## DIRECTIONS FOR THIS TASK
Your task is to copy the listing exactly. Drop any pictures from the copy.

··········

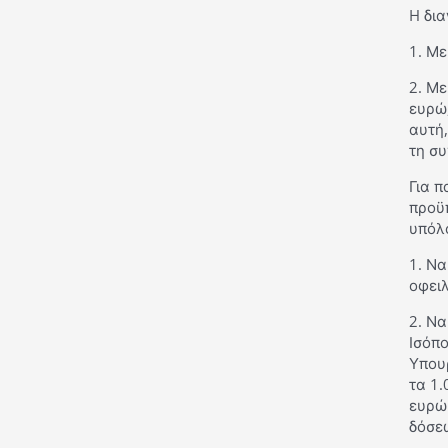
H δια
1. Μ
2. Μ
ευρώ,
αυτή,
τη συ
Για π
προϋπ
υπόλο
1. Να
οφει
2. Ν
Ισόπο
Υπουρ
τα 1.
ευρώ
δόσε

··········

## SOLUTION
H δια
1. Μ
2. Μ
ευρώ,
αυτή,
τη συ
Για π
προϋπ
υπόλο
1. Να
οφει
2. Ν
Ισόπο
Υπουρ
τα 1.
ευρώ
δόσε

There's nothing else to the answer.